Your perception is not just perception, but with it comes sensation. With the arising of sensation you want to touch, to contact, and then comes the urge to possess.
Have you ever just observed anything? Do you understand, sirs? Have you ever observed your wife, your children, your friends, just looked at them? Have you ever looked at a flower without calling it a rose, without wanting to put it in your button-hole, or take it home and give it to somebody?
If you are capable of so observing, without all the values attributed by the mind, then you will find that desire is not such a monstrous thing. You can look at a car, see the beauty of it, and not be caught in the turmoil or contradiction of desire.
But that requires an immense intensity of observation, not just a casual glance. It is not that you have no desire, but simply that the mind is capable of looking without describing. If you can do this, you will find that in the intensity of observation, of feeling, of real affection, love has its own action, which is not the contradictory action of desire.
Experiment with this and you will see how di fficult it is for the mind to observe without chattering about what it observes. In the first of the letters Krishnamurti said: These letters are written seriously and if you care to read them, read them with intent to study what is said as you would study a flower by looking at the flower very carefully—its petals, its stem, its colours, its fragrance and its beauty.
These letters should be studied in the same manner, not read one morning and forgotten in the rest of the day.

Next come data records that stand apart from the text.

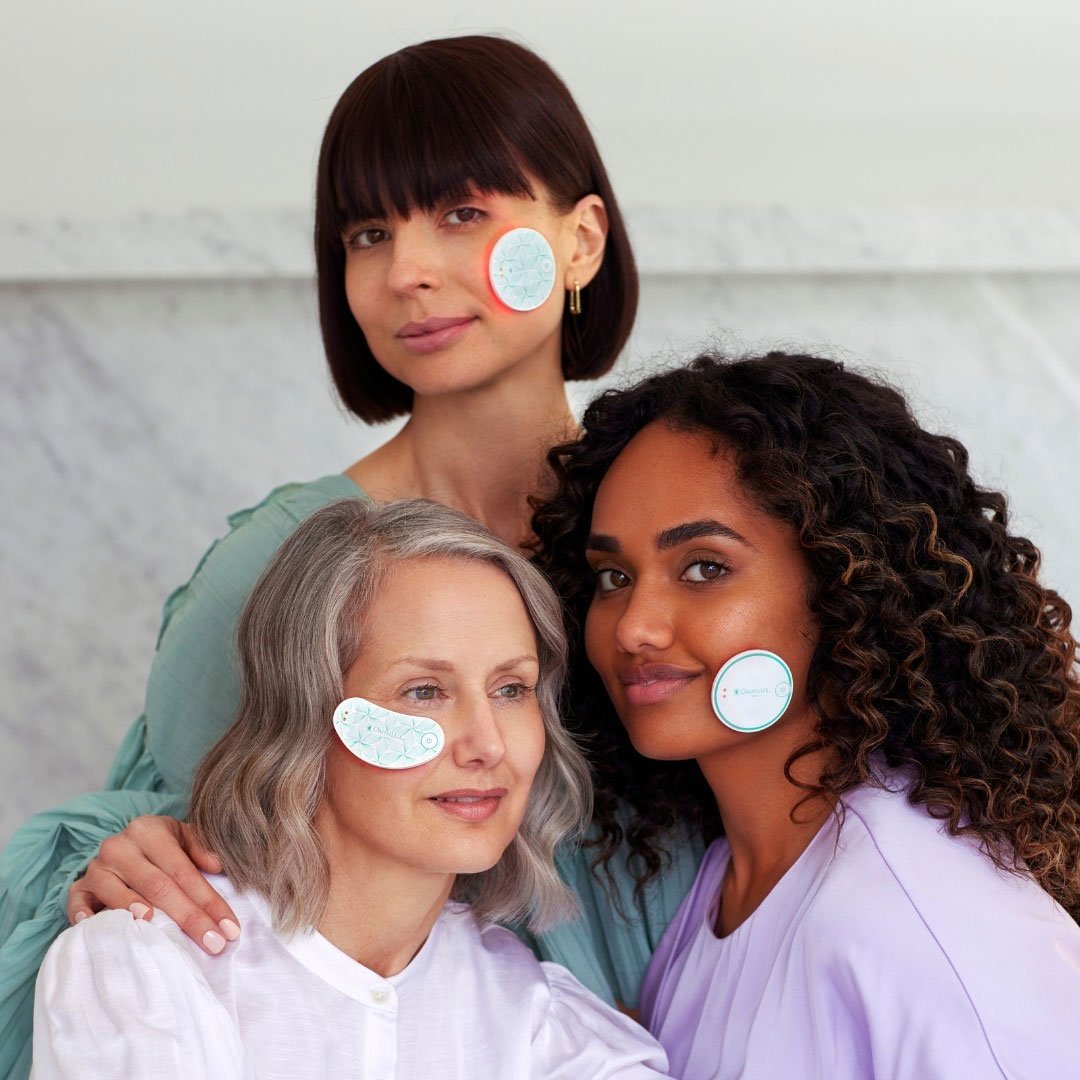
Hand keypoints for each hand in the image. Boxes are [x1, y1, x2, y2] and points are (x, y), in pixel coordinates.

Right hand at [67, 815, 240, 953]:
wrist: (126, 843)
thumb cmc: (163, 847)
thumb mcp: (184, 837)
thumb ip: (202, 848)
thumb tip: (218, 865)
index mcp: (150, 830)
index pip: (184, 870)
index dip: (209, 901)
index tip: (230, 928)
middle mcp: (121, 846)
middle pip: (158, 886)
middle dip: (189, 917)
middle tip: (214, 944)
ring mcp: (97, 867)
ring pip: (119, 892)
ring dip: (136, 911)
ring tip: (156, 927)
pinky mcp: (79, 886)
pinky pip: (78, 901)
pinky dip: (83, 913)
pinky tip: (92, 925)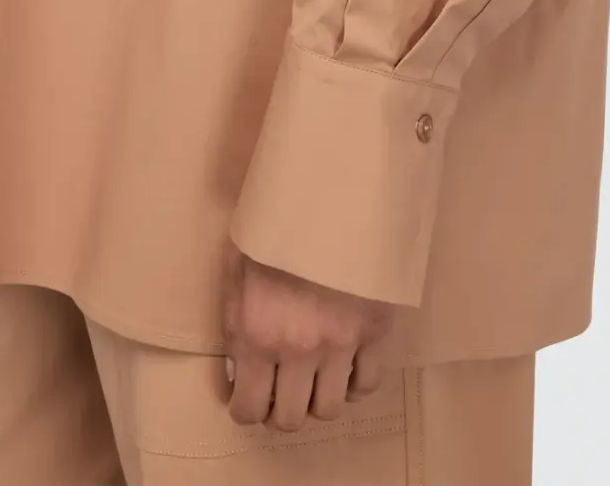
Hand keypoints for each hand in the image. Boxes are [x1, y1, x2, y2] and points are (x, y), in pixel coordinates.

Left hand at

On Relationship: Jiddu Krishnamurti: serii.info: Books
One must give time to it, play with it, question it, inquire into it without acceptance. Live with it for some time; digest it so that it is yours and not the writer's''.
Krishnamurti often stated that people must look at the state of the world, with all its violence and conflict, if they are ever to understand themselves. To turn away from world events was for him not to be alive to what life has to teach. Facing a World in Crisis presents a selection of talks that Krishnamurti gave on how to live in and respond to troubling and uncertain times.
His message of personal responsibility and the importance of connecting with the broader world is presented in a non-sectarian and non-political way.
Direct and ultimately life-affirming, Facing a World in Crisis will resonate with readers today who are looking for a new way to understand and find hope in challenging times. How can I live with another without conflict? Why are relationships difficult? What is awareness in relationship? Do I really know what love is?